11 July 2016
Scientists and researchers from Kirby and Peter Doherty Institutes have announced that AIDS is no longer a public health issue in Australia, the ABC News of Australia reports.
Their claim was corroborated by their colleagues from the Australian Federation of AIDS Organisations.
ABC News of Australia quoted the researchers as saying that in the past, the number of deaths attributed to AIDS in the country was about 1,000 per year, but that as of now, the number of AIDs-related deaths in the country is so low, it is no longer recorded.
Other than the number of recorded deaths, the number of Australians being diagnosed with the disease each year is now so small.
The researchers said that they no longer monitor it as people who have AIDS go for treatment and are cured.
The fight against HIV/AIDS is still ongoing in Australia, however, the decrease in the incidence rate, notwithstanding.

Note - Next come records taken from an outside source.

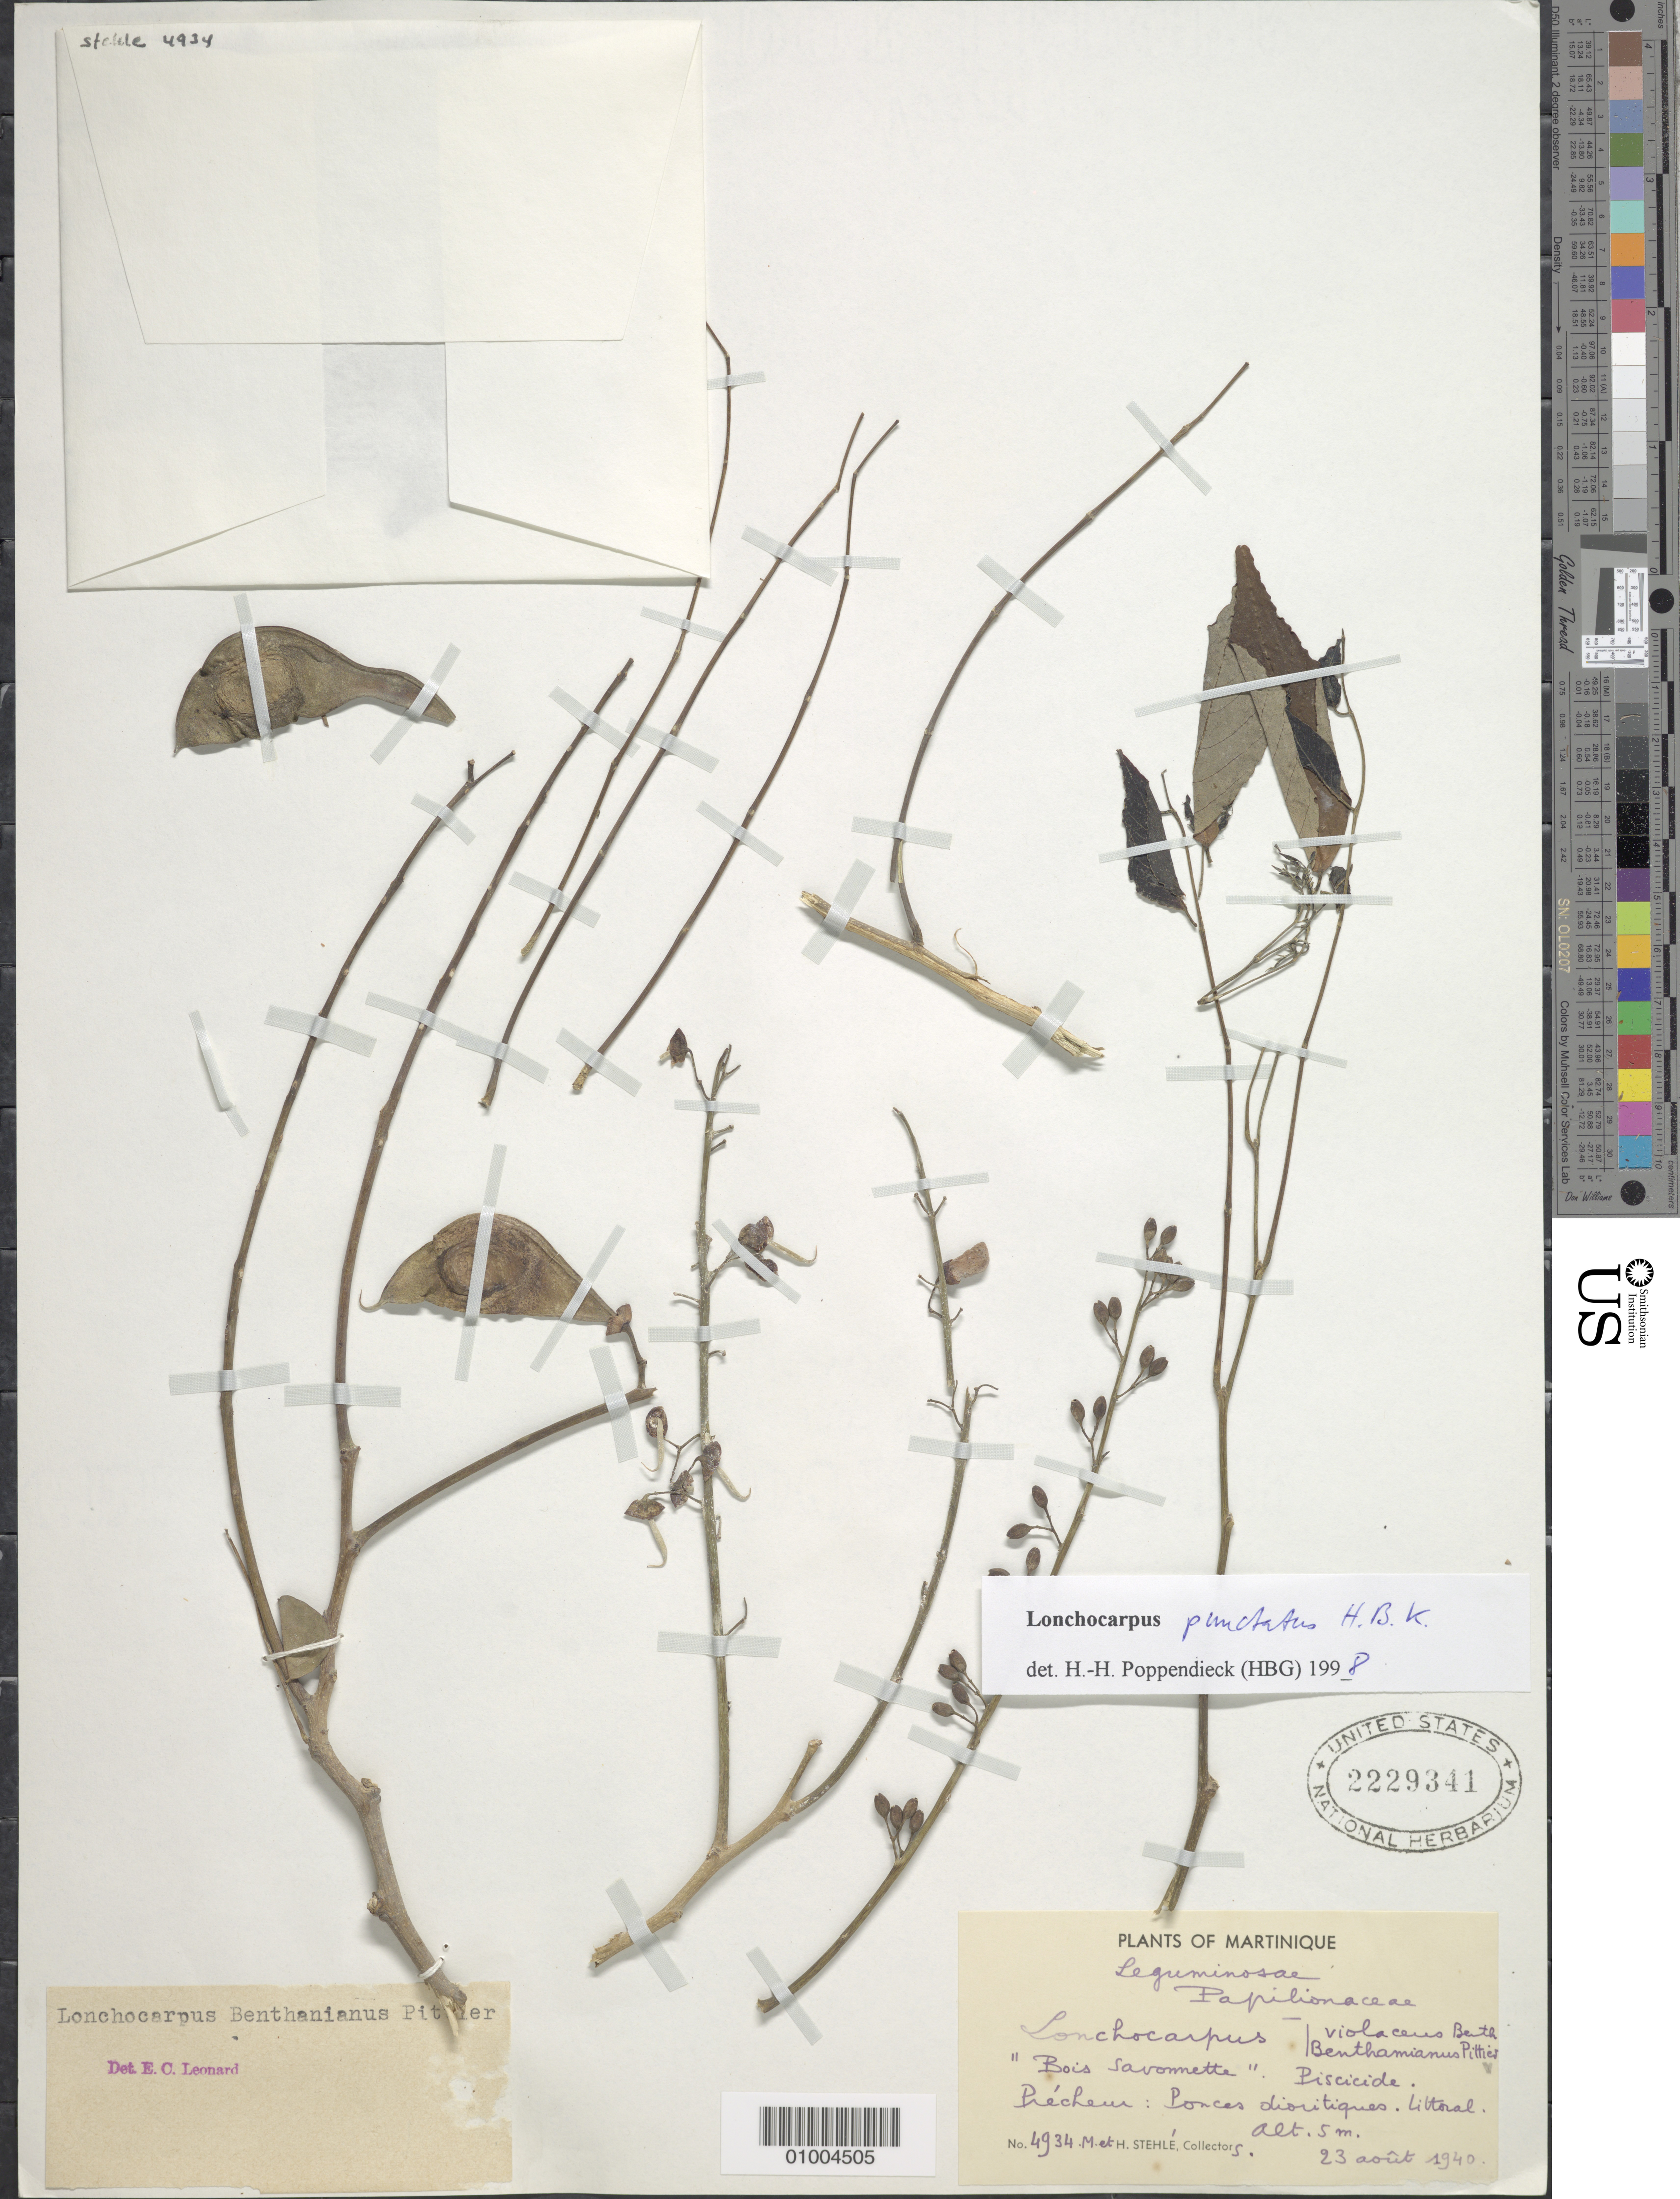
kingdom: Plantae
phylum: Tracheophyta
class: Magnoliopsida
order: Fabales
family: Fabaceae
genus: Lonchocarpus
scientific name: Lonchocarpus punctatus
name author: Kunth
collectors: H. Stehlé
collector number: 4934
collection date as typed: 23 Apr 1940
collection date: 1940-04-23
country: Martinique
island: Martinique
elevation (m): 5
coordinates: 0 N, 0 E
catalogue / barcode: US 2229341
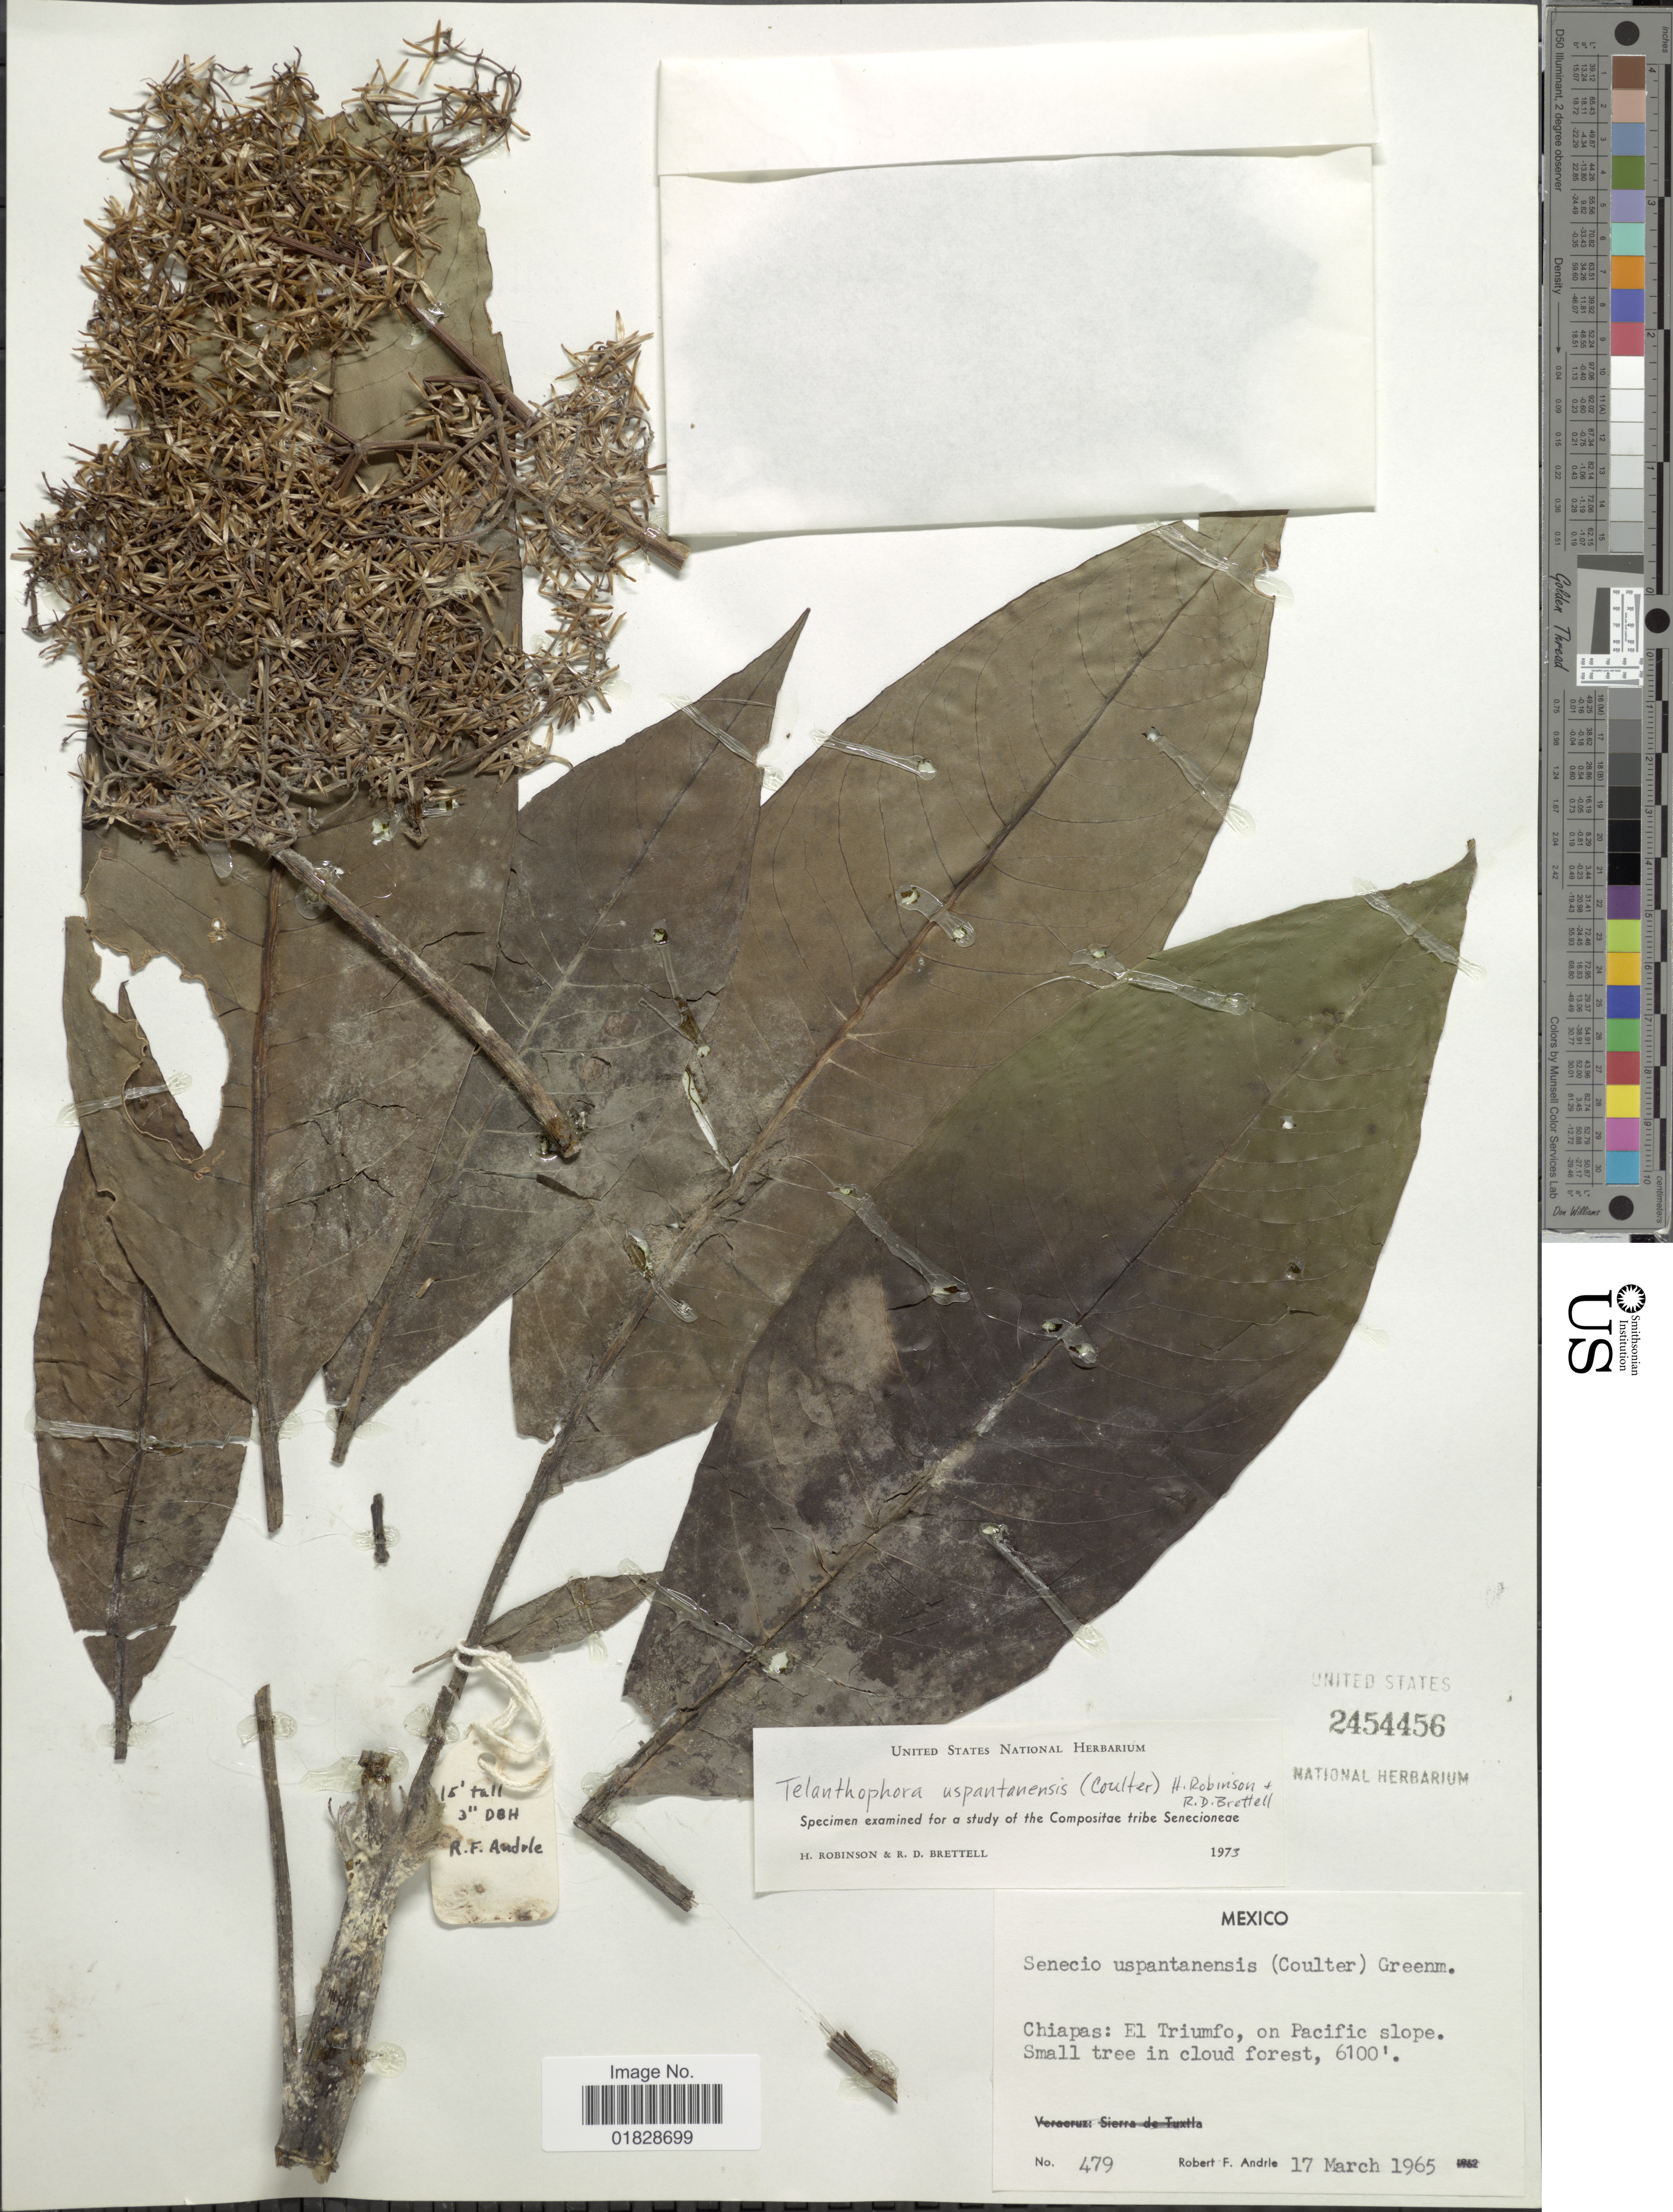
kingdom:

ABC News also reported that since the 1980’s, treatment that stops HIV from progressing to AIDS – which damages the immune system to the extent that it can no longer fight off infection – has become more effective.
With this development, Australia joins a few nations which had been able to combat the syndrome.
One afflicted person, Llyod Grosse, 51, who was given three years to live when he was diagnosed with HIV three decades ago, never imagined he would live to see the end of AIDS.
“I probably ever thought it was gong to be a death sentence,” Grosse told the ABC News of Australia.